#### INPUT DATA:
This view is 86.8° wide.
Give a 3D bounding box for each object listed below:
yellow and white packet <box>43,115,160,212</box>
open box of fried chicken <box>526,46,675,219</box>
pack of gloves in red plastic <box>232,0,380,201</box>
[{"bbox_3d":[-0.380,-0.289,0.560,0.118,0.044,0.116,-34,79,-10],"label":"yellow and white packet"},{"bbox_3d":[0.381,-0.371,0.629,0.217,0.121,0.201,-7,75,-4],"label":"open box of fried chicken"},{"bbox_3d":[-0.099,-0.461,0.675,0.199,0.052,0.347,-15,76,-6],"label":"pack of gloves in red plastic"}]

#### TO DO:
Your answer is the line containing "yellow and white packet <box>43,115,160,212</box>" plus every line after it through the end of the entries, given again exactly and alone.

#### TASK ANSWER:
yellow and white packet <box>43,115,160,212</box>
open box of fried chicken <box>526,46,675,219</box>
pack of gloves in red plastic <box>232,0,380,201</box>
[{"bbox_3d":[-0.380,-0.289,0.560,0.118,0.044,0.116,-34,79,-10],"label":"yellow and white packet"},{"bbox_3d":[0.381,-0.371,0.629,0.217,0.121,0.201,-7,75,-4],"label":"open box of fried chicken"},{"bbox_3d":[-0.099,-0.461,0.675,0.199,0.052,0.347,-15,76,-6],"label":"pack of gloves in red plastic"}]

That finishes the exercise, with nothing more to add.